== Brano del testo ==

Piacciono i suoi modi così informali. Conta di catturare in questo modo i giovani che disertano ormai i luoghi di culto?
«L'unico atteggiamento che vorrei avere è quello di non catturare nessuno, rispetto l' indipendenza di pensiero delle nuove generazioni. Io credo che i giovani vadano prima di tutto ascoltati: il mondo oggi è molto duro. Se loro possono trovare in me un interlocutore sono felice, ma forse non mi aspetto neppure tutto questo».
Non Sua Eminenza ma don Michele. Non l'auto di ordinanza ma il tragitto a piedi con gli altri.
«Cerco di essere spontaneo, io per natura sono una persona diretta e disponibile. Così mi sento bene. Poi sono consapevole del fatto che il mio ruolo oggi richieda una forma di governo del tutto diversa. Se c'è una cosa a cui non so se mi abituerò però è la quantità incredibile di fotografie che mi vengono fatte da quando sono Vescovo!.
Qual è stata la prima sensazione entrando nella Curia trevigiana?
«Qui c'è tanto amore, una diocesi bellissima. Io devo imparare molte cose, ma in questa Diocesi sento di poter navigare a occhi chiusi».
Treviso è una città di grande fede, di associazionismo e volontariato. Un fedele su tre secondo stime recenti è un elettore della Lega. Come conta di affrontare questa apparente dicotomia?
«Io non giudico. La democrazia è un valore importante e il voto è espressione insindacabile. Quello che conta per me sono le persone. Siano essi politici con la fascia o semplici cittadini».

===

Come proseguiresti l'intervista al vescovo don Michele dopo la sua ultima risposta? L'elenco riportato qui sotto non serve.

== Materiale estratto ==

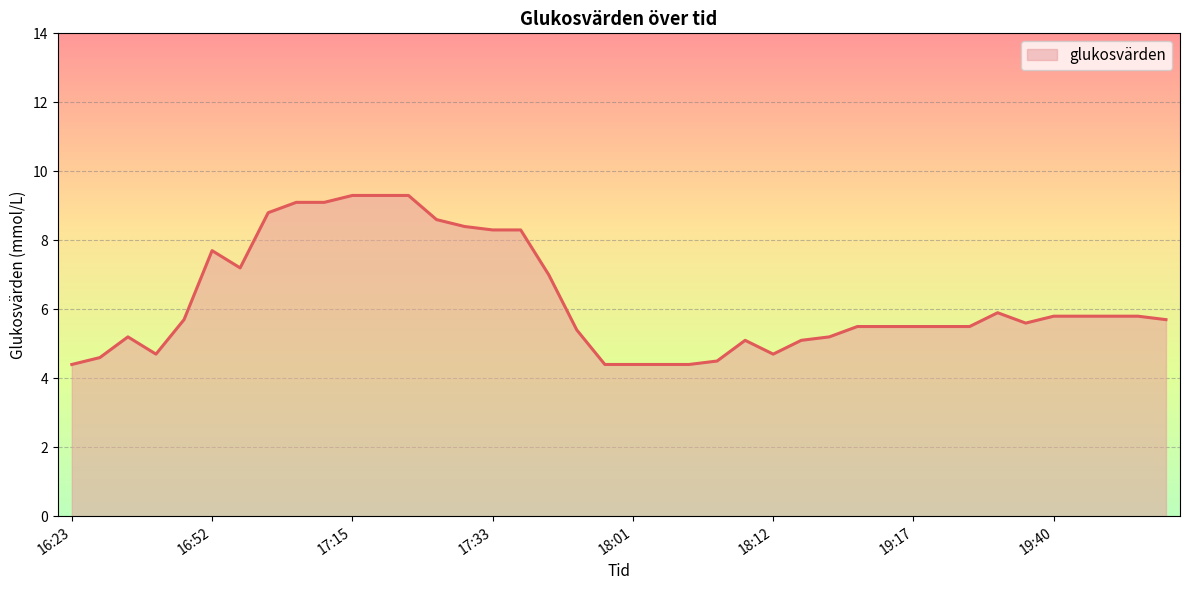

What is the greatest value displayed?

9.3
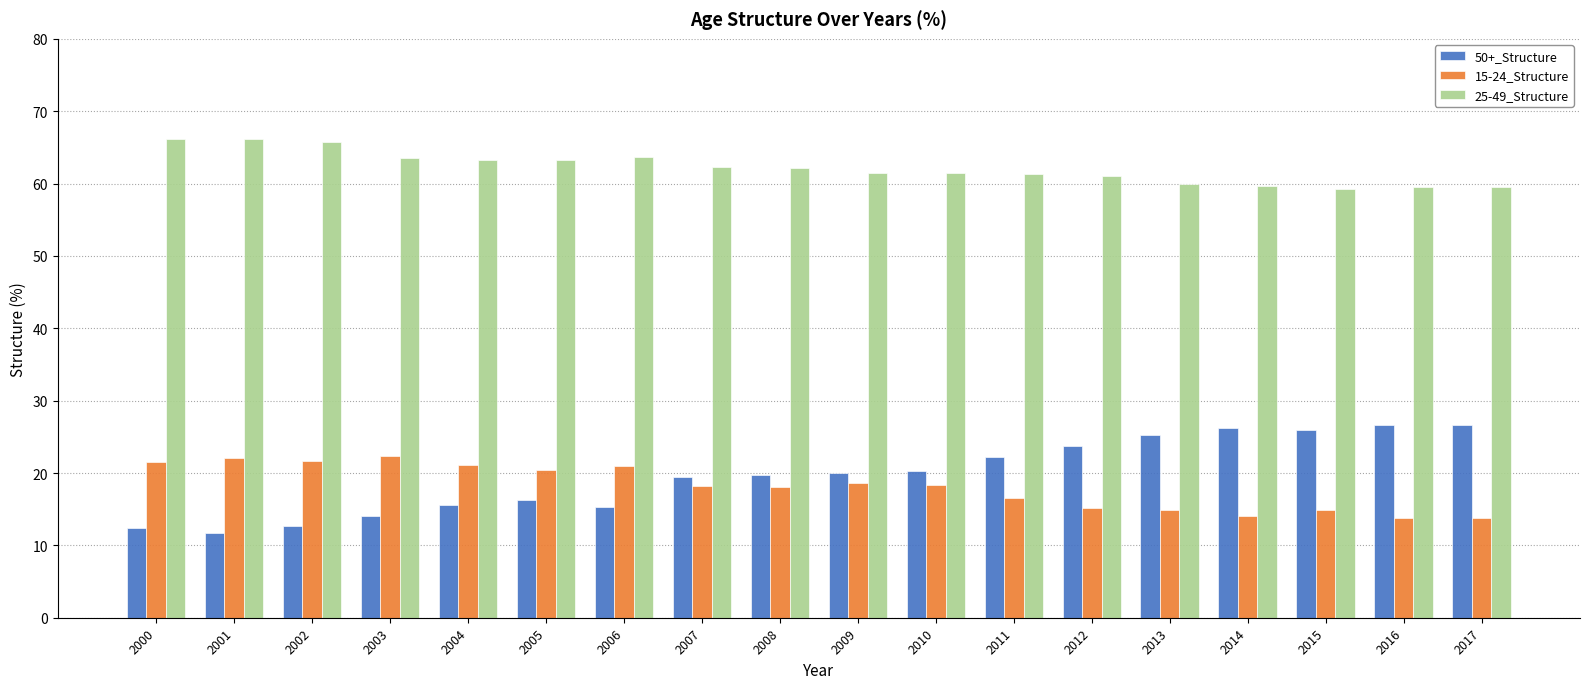

Does the chart contain stacked bars?

No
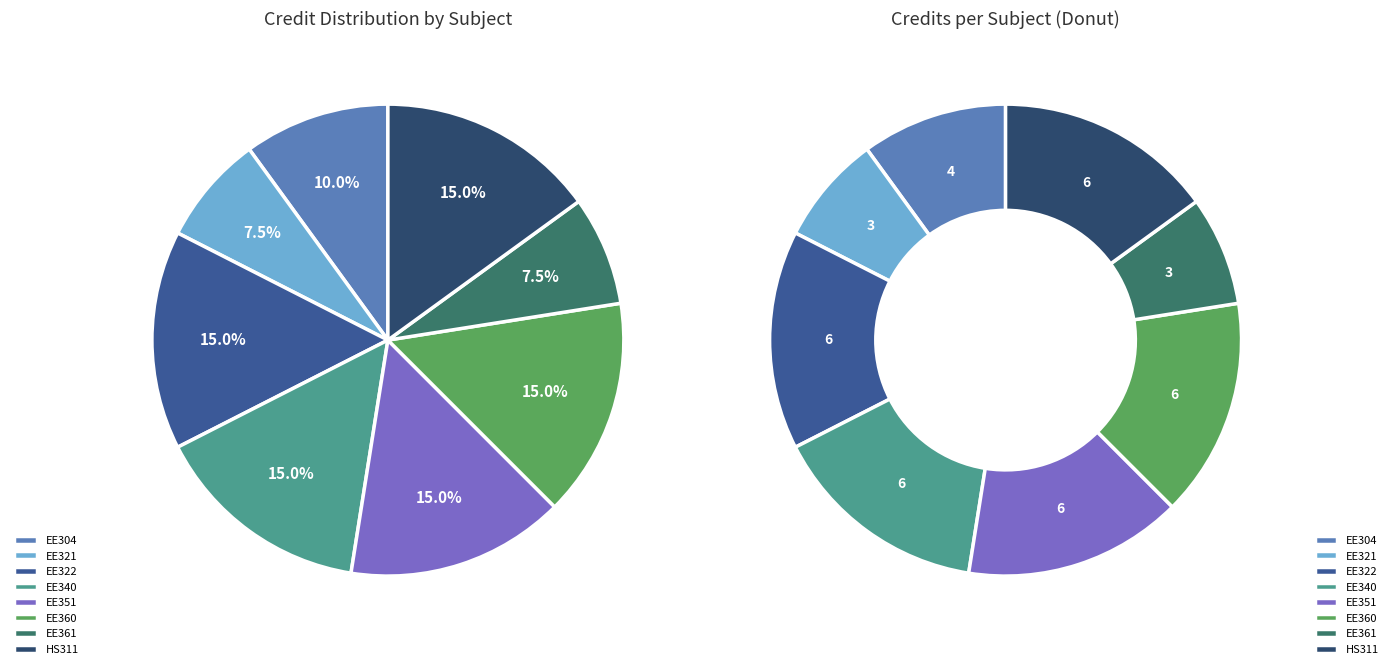

Count the number of slices in the pie.

8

===

§ **Risposta scritta**:
Lei si è espresso in maniera molto chiara nei confronti dell'accoglienza verso i migranti. E' un messaggio politico?
«Io parlo all'umanità delle persone. E sulle soluzioni politiche dico: discutiamone. Il mondo è complesso, e nessuno può dire: ho la risposta. Mi viene sempre in mente una frase di padre Martini. Il bene va fatto bene. E' la nozione di carità intelligente. Ma io non posso e non voglio andare oltre: credo profondamente nel rispetto dei ruoli».
Da un Vescovo ognuno si attende la perfezione. Quale lato della sua personalità dovrà modificare in questo nuovo ruolo?
«Il compito che mi attende è molto impegnativo. D'ora in avanti dovrò sempre tenere a mente che le mie scelte ricadono su un numero molto ampio di persone. E poi dovrò forzarmi alla sintesi: da accademico tendo a sviscerare molto i problemi. Dovrò saper tirare le fila e mirare alla concretezza».